Tutorial 14: Motif Discovery and Sequence Alignment¶

This tutorial demonstrates advanced VSA techniques for bioinformatics, including k-mer fingerprinting, approximate sequence alignment, motif detection, and multi-sequence comparison.

📓 Open in Jupyter Notebook

What You'll Learn¶

How to create k-mer fingerprints for sequence signatures
How to perform approximate sequence alignment using similarity
How to detect motifs using sliding window and permutation
How to build multi-sequence comparison matrices
How to discover conserved motifs across sequence families
How to leverage GPU acceleration for batch processing

Prerequisites¶

This tutorial builds on concepts from: - Tutorial 12: DNA Sequence Analysis - Tutorial 13: Protein Sequence Classification

Setup¶

pip install vsax matplotlib seaborn

import jax
import jax.numpy as jnp
import numpy as np
import matplotlib.pyplot as plt
import seaborn as sns
from collections import Counter

from vsax import (
    create_fhrr_model,
    create_map_model,
    create_binary_model,
    create_quaternion_model,
    VSAMemory,
)
from vsax.encoders import SequenceEncoder, SetEncoder
from vsax.similarity import cosine_similarity

print("Setup complete!")

Part 1: K-mer Fingerprinting for Sequence Signatures¶

K-mers are subsequences of length k that capture local sequence patterns. They're fundamental to many bioinformatics algorithms.

# Configuration
K = 4  # k-mer length
DIM = 1024

# Initialize model
model = create_fhrr_model(dim=DIM)

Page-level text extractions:
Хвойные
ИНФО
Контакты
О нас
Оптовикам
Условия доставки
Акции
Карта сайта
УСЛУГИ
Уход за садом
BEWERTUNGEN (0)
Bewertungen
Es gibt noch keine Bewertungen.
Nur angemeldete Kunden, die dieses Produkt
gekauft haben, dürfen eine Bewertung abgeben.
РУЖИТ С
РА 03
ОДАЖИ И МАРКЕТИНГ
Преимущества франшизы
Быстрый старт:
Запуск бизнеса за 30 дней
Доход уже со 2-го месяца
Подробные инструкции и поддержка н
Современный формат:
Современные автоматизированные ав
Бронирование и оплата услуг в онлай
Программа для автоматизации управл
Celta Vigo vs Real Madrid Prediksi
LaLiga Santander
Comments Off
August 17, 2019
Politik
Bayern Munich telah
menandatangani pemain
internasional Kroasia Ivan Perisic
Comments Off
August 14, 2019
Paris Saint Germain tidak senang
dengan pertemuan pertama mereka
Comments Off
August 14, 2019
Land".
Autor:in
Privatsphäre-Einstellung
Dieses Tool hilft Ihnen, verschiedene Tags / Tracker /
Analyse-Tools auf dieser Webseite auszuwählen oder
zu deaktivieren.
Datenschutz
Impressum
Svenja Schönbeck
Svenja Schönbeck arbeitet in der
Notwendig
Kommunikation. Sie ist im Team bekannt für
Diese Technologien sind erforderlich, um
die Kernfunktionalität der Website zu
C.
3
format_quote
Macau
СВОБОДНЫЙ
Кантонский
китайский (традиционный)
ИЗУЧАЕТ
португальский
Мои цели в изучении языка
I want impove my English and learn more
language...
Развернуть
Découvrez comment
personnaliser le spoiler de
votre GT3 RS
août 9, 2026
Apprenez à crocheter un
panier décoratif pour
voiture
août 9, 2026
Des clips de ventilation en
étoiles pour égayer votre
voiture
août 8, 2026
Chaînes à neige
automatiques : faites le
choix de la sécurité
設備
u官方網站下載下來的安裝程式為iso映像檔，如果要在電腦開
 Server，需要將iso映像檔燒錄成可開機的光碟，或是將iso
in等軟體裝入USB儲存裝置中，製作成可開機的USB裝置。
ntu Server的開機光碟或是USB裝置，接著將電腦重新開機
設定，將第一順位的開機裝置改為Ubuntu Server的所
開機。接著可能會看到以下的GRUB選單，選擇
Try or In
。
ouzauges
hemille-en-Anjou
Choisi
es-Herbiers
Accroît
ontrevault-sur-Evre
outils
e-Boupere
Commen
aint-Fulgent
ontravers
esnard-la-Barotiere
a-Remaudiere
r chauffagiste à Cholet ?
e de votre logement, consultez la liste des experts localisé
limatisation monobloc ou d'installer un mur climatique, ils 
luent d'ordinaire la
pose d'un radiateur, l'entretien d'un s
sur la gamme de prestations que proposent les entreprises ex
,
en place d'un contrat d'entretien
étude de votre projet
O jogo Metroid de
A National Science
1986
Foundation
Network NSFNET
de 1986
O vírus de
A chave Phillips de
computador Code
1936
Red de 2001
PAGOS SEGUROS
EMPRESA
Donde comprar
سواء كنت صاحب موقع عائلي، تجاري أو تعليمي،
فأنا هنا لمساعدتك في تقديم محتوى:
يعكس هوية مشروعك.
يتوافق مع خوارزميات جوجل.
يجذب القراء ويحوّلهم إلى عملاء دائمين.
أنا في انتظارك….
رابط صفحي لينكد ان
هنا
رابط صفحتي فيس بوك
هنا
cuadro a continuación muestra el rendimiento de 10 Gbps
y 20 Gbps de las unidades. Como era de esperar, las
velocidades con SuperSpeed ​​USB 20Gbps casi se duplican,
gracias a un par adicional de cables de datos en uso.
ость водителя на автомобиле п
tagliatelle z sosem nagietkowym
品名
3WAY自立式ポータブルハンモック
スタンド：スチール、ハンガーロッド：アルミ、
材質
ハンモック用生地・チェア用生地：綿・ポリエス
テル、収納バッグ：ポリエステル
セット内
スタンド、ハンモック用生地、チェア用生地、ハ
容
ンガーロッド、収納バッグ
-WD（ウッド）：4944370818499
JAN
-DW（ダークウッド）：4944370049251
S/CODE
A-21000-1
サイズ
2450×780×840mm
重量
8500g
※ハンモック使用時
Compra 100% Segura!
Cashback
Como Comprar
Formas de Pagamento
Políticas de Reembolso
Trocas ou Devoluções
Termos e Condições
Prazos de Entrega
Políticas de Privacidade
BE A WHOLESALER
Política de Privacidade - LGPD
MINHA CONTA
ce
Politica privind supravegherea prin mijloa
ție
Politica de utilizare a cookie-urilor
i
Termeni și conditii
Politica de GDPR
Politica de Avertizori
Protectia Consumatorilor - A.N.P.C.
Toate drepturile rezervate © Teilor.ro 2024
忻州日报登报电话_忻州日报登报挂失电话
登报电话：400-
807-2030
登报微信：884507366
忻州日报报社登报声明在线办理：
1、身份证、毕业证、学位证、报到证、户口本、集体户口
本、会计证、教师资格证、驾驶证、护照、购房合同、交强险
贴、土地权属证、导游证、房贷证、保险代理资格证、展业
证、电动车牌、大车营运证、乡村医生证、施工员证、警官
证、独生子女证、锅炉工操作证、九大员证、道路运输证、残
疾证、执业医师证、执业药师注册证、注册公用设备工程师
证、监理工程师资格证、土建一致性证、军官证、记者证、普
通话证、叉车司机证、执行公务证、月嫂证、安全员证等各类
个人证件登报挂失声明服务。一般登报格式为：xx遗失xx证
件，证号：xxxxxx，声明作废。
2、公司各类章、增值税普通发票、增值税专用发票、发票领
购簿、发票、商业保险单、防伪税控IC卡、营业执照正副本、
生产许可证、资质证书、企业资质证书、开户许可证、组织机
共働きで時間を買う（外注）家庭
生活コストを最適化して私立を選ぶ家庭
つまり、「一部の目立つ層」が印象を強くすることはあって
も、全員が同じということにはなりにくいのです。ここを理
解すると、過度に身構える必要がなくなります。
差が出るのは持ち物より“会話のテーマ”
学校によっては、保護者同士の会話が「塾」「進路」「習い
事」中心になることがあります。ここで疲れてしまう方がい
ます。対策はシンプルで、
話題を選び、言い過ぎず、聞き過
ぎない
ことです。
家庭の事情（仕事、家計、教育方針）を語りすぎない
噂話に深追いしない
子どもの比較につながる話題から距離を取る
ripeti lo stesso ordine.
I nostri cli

- Problems to solve
1. Please decide whether each statement agrees with the motif discovery tutorial, answering yes or no and quoting the deciding words from it: (a) The tutorial builds on Tutorial 12: DNA Sequence Analysis. (b) The configuration sets the k-mer length to 8. (c) The model is initialized with create_map_model.
2. Rewrite the motif discovery tutorial from "Tutorial 14: Motif" up to and including "and multi-sequence comparison.", substituting "computational biology" for "bioinformatics".
3. Continue the motif discovery tutorial from the point where it stops.

- Responses for each task
1.
(a) Yes: "Tutorial 12: DNA Sequence Analysis"
(b) No: "K = 4  # k-mer length"
(c) No: "model = create_fhrr_model(dim=DIM)"

2.
Tutorial 14: Motif Discovery and Sequence Alignment¶

This tutorial demonstrates advanced VSA techniques for computational biology, including k-mer fingerprinting, approximate sequence alignment, motif detection, and multi-sequence comparison.

3.
memory = VSAMemory(model)

# For DNA sequences
nucleotides = ["A", "T", "G", "C"]
memory.add_many(nucleotides)

# Generate all possible k-mers
def generate_all_kmers(alphabet, k):
    """Generate all possible k-mers from an alphabet."""
    if k == 0:
        return [""]
    smaller = generate_all_kmers(alphabet, k - 1)
    return [char + kmer for char in alphabet for kmer in smaller]

all_kmers = generate_all_kmers(nucleotides, K)
memory.add_many(all_kmers)

print(f"Generated {len(all_kmers)} unique {K}-mers")
print(f"Examples: {all_kmers[:8]}")

Output:

Generated 256 unique 4-mers
Examples: ['AAAA', 'AAAT', 'AAAG', 'AAAC', 'AATA', 'AATT', 'AATG', 'AATC']

K-mer Spectrum Encoding¶

def extract_kmer_spectrum(sequence, k=4):
    """Extract k-mer spectrum (frequency distribution)."""
    kmers = []
    seq_str = ''.join(sequence) if isinstance(sequence, list) else sequence
    for i in range(len(seq_str) - k + 1):
        kmers.append(seq_str[i:i+k])
    return Counter(kmers)

def encode_kmer_spectrum(sequence, k, model, memory):
    """Encode sequence as weighted k-mer spectrum."""
    spectrum = extract_kmer_spectrum(sequence, k)

    # Weight each k-mer by its frequency
    weighted_vecs = []
    for kmer, count in spectrum.items():
        kmer_hv = memory[kmer]
        weighted_vecs.append(kmer_hv.vec * count)

    # Bundle all weighted k-mers
    result = model.opset.bundle(*weighted_vecs)
    return model.rep_cls(result)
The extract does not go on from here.